Written task 1
Reproduce, word for word, the part of the helmet discussion that opens with the words containing "## Attitude05" and closes with "on i think...".
# START OF Source passage
My hat is a badge of honor...with many other practical and valuable uses. I don't know why you wear one. :shock:


----------



## smrobs

RawhideKid, I think you need to just chill out and re-check the definition of humility before passing judgement on people you don't know. There is a very fine line between "courage" and stupidity. For those that choose to wear a helmet, that's great, that is what they want to do and what they feel compelled to do. I am one who chooses not to but I will not for one instant preach that a cowboy hat is the be-all, end-all of headwear. I know people that I am willing to bet my firstborn child are better 'cowboys' than you that wear baseball caps. You need to check yourself before throwing out lamebrain half-assed judgements on people you have never met.


----------



## RawhideKid

You should know by now I think about what I say before I say it. And you can bet your life on it...I mean every word. 

From the beginning of my postings there has been shown no respect for my chioce...or my reasons for NOT wearing a helmet. I meet the gainsayers and challengers head-on with what I feel is warranted...and will continue to do so.

My confidence and strength of character is based upon years of submission to worthy leadership, character shaping in life's firey furnace, and the humilty to respect and understand TRUE quality.

Being a man of substance...I don't do anything lightly. You wanna challenge my REASONS....you best get ready for an earful! You wanna ask why people don't wear a helmet....get ready for their answers, and have the decency to respect them. 

You may not have met my breed of person before, but that's your problem, not mine.


----------



## smrobs

It seems slightly amazing to me that you are the only non-helmet wearer that feels they are being bashed upon. I wonder if it had anything to do with your initial attitude??


----------



## Attitude05

i wear a helemet when working because insurance wont cover us otherwise, but because thats 99% of the time it has become more of a habit. i wont say i ALWAYS wear one, because i dont. when i bring my horse in and put her out i just jump on a ride her down without one. And if i ride late in the afternoon i wont either, i actually do not know why this is, and i think its a very bad mistake upon me, you only ever get onbe brain so best keep it safe. this will make me think alot more when i ride without one from now on i think...


----------



## RawhideKid

smrobs said:


> It seems slightly amazing to me that you are the only non-helmet wearer that feels they are being bashed upon. I wonder if it had anything to do with your initial attitude??


Go back and read all the posts over again. If you've even followed along closely to begin with.
# END OF Source passage
# START OF Dataset excerpts
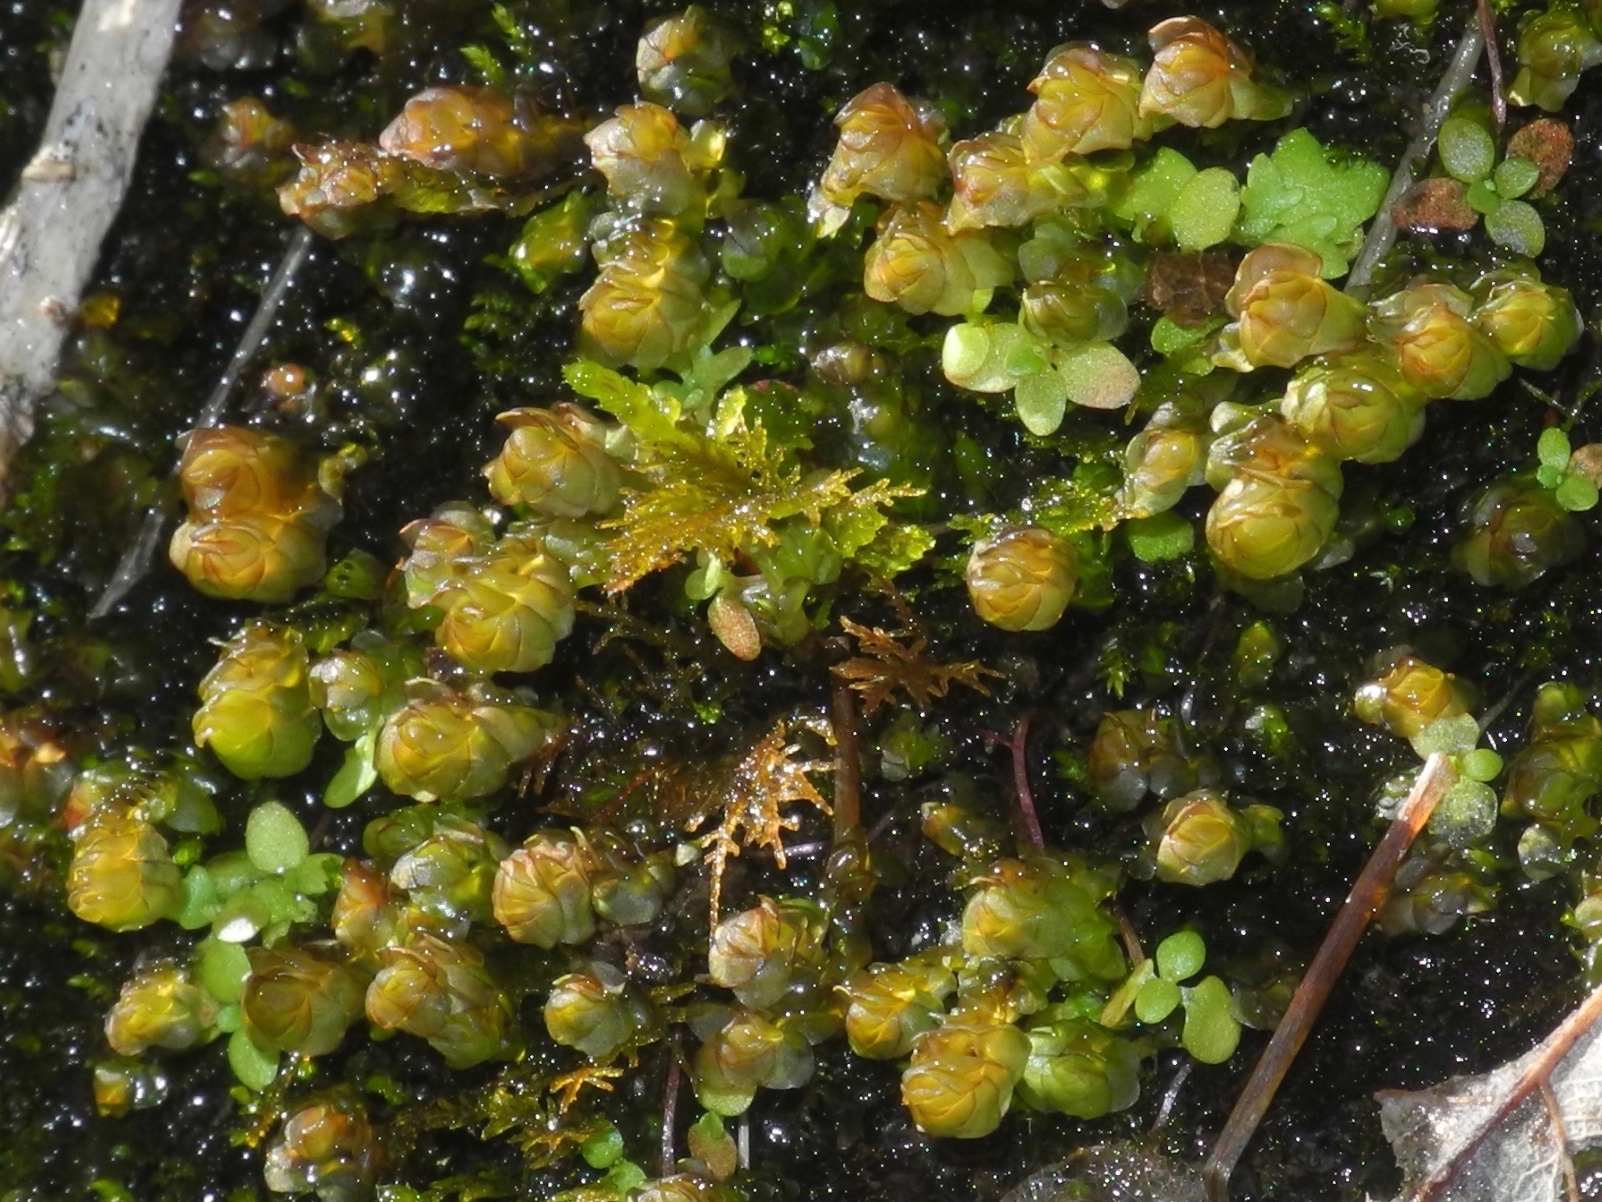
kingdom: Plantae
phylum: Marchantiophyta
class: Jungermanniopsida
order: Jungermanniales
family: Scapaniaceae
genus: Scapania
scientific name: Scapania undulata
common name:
# END OF Dataset excerpts
# START OF Dataset excerpts
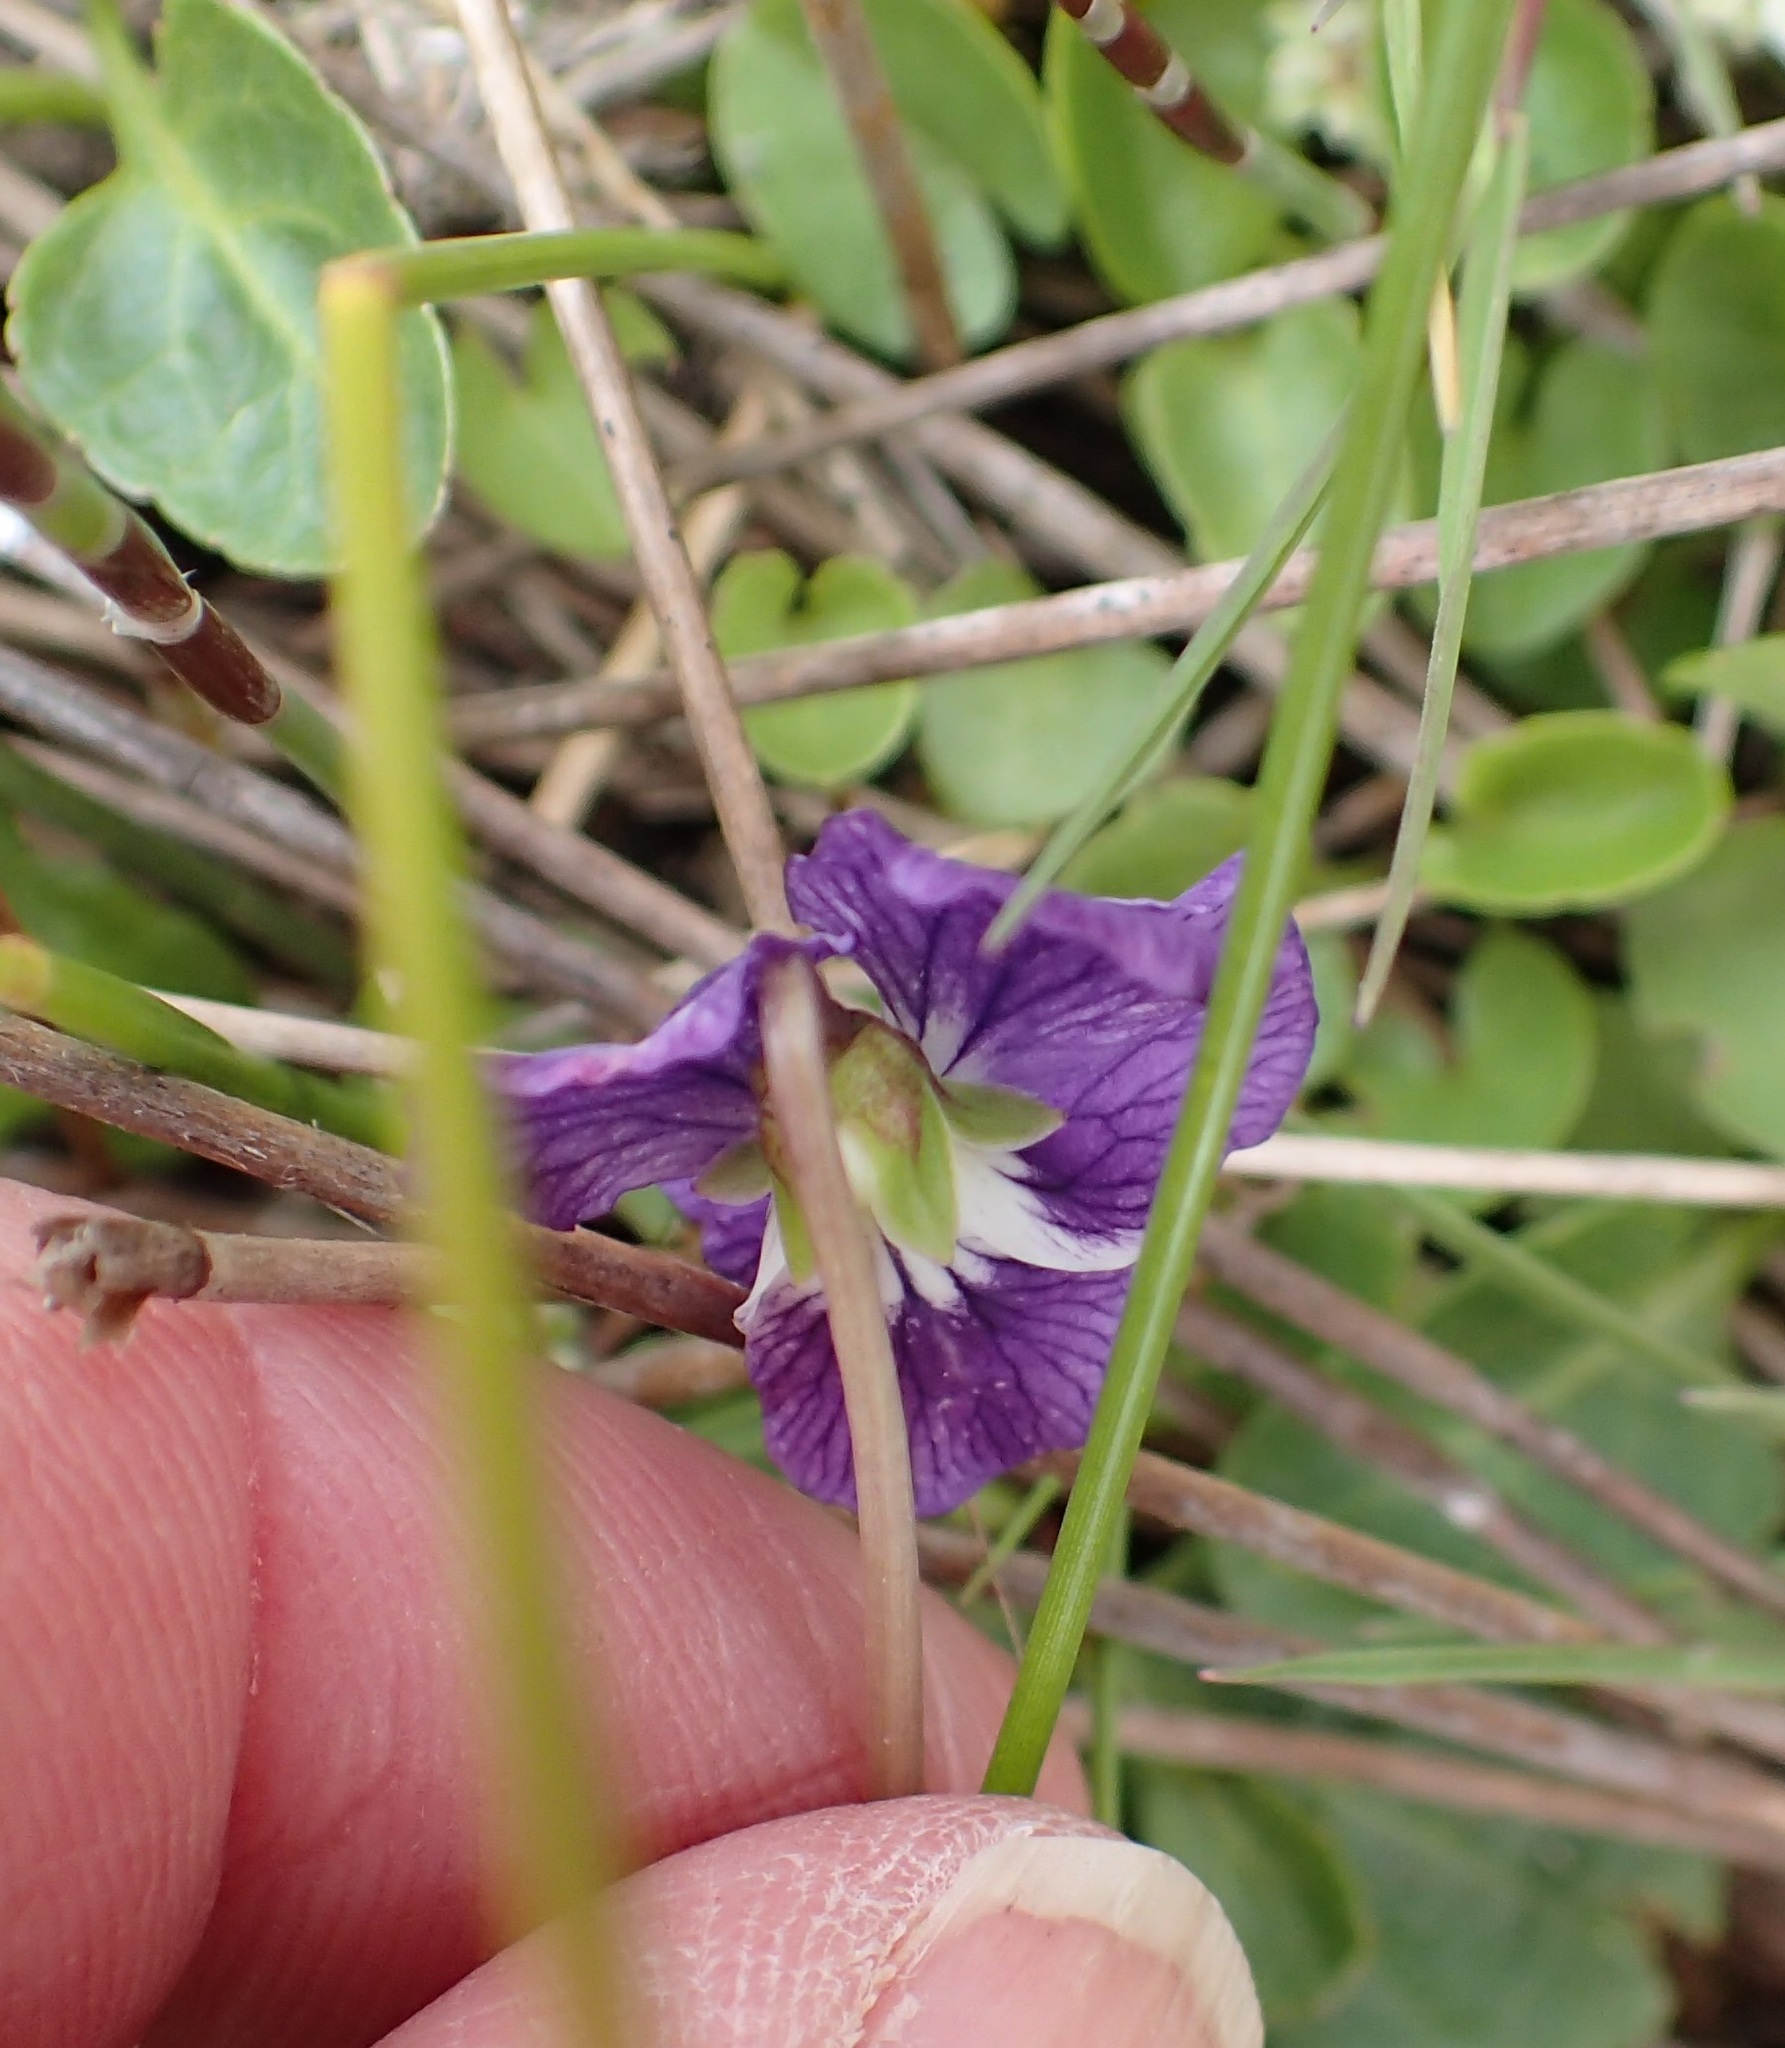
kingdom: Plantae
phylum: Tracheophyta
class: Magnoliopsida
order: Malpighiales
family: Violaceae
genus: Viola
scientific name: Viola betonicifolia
# END OF Dataset excerpts
# START OF Dataset excerpts
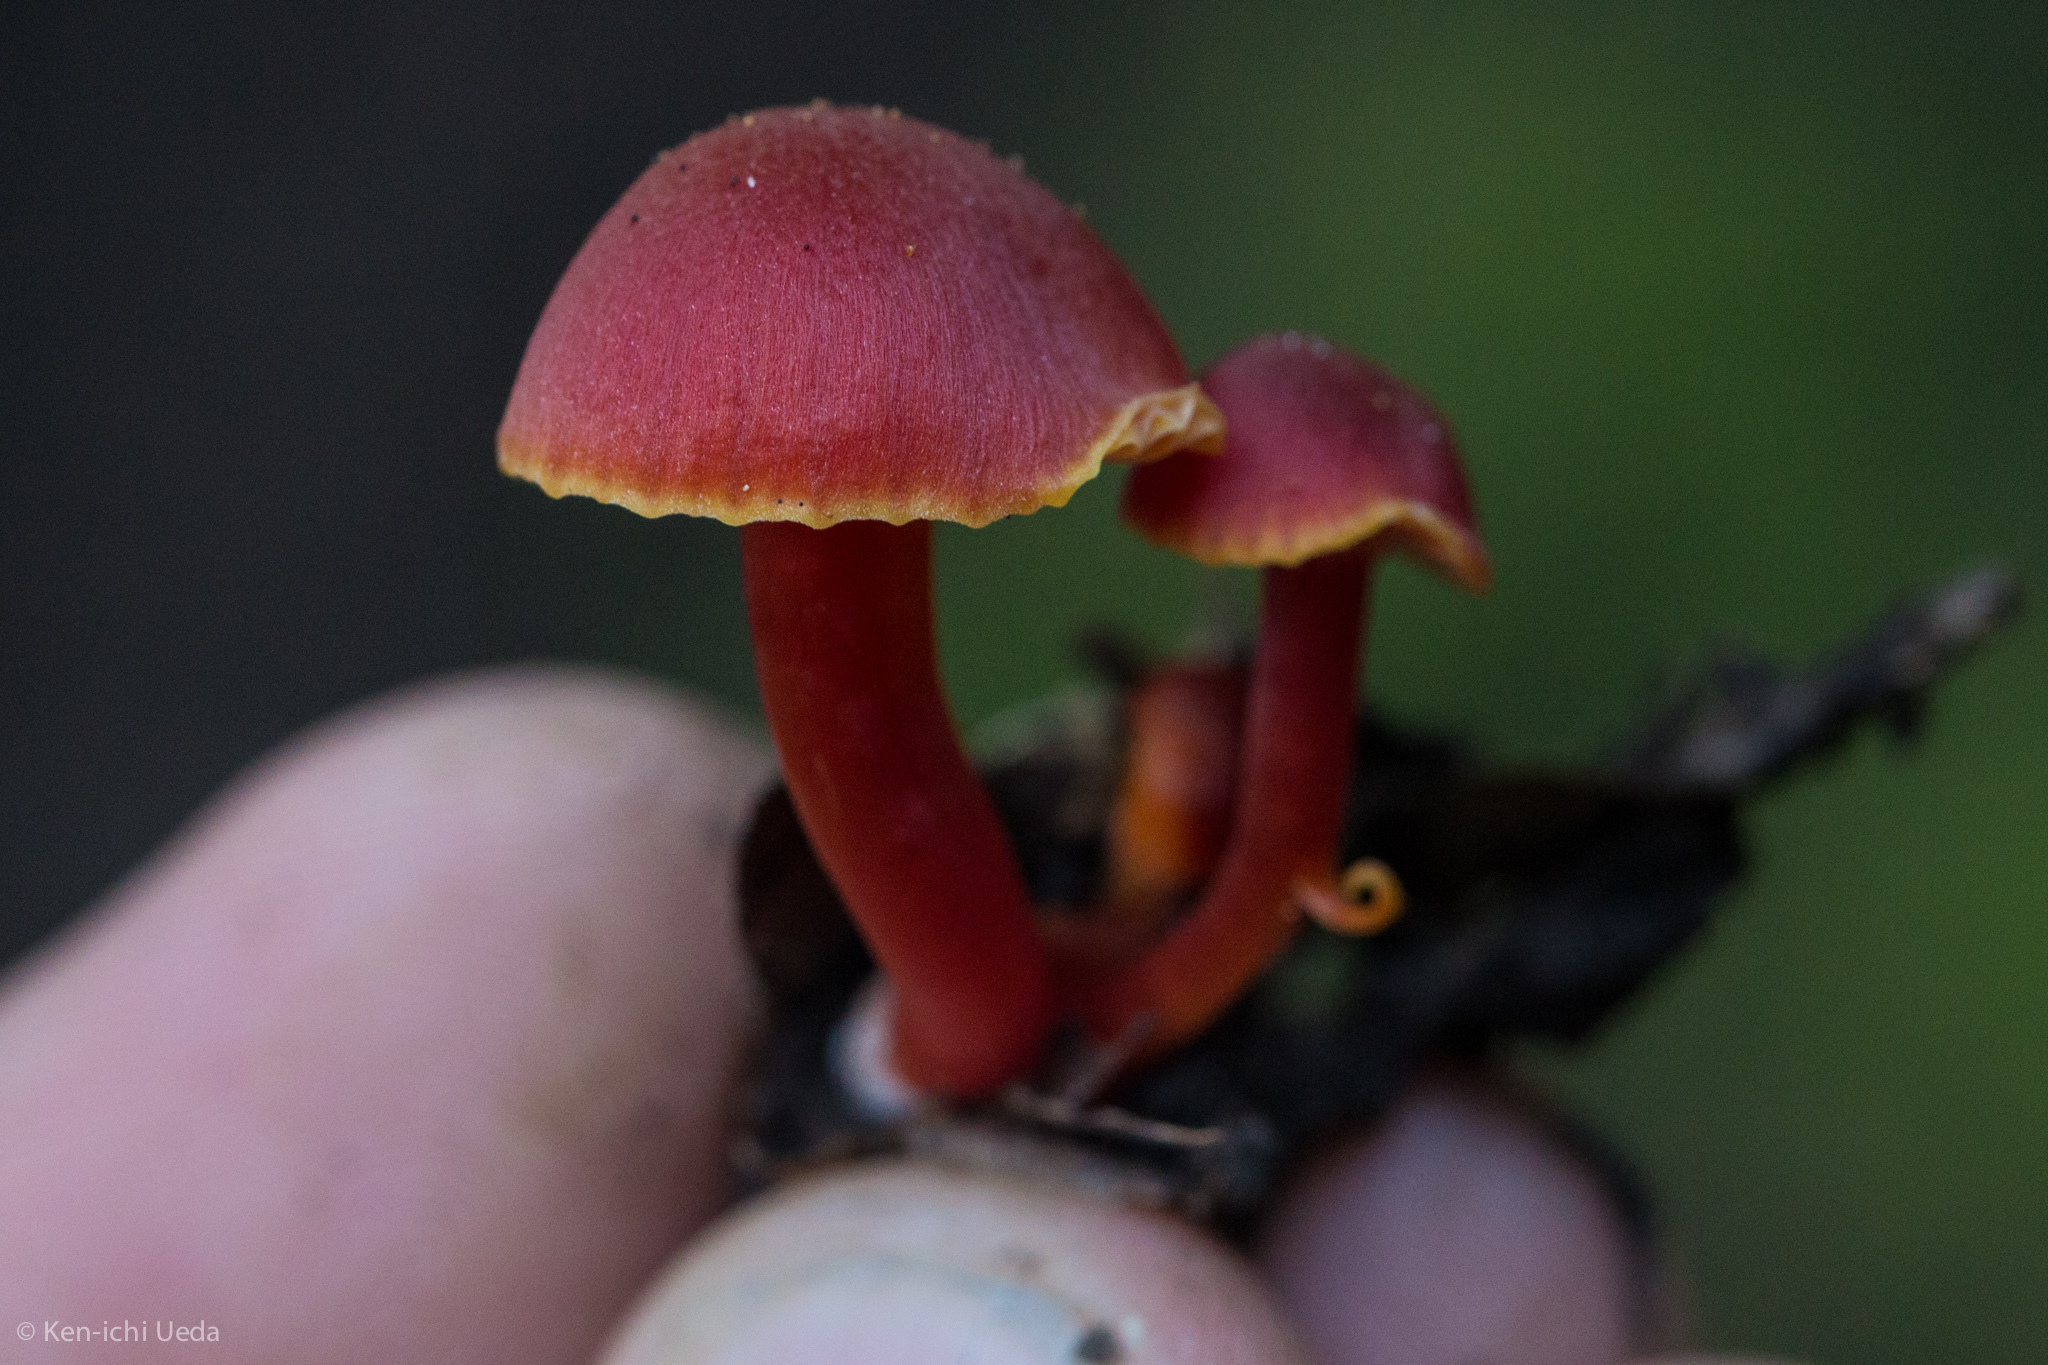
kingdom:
# END OF Dataset excerpts
Written task 2
Rewrite the rows from the line containing "phylum: Marchantiophyta" through the line containing "scientific name: Scapania undulata" as a JSON list of strings, one string per line, with blank lines left out.

Answer 1
## Attitude05

i wear a helemet when working because insurance wont cover us otherwise, but because thats 99% of the time it has become more of a habit. i wont say i ALWAYS wear one, because i dont. when i bring my horse in and put her out i just jump on a ride her down without one. And if i ride late in the afternoon i wont either, i actually do not know why this is, and i think its a very bad mistake upon me, you only ever get onbe brain so best keep it safe. this will make me think alot more when i ride without one from now on i think...

Answer 2
[
  "phylum: Marchantiophyta",
  "class: Jungermanniopsida",
  "order: Jungermanniales",
  "family: Scapaniaceae",
  "genus: Scapania",
  "scientific name: Scapania undulata"
]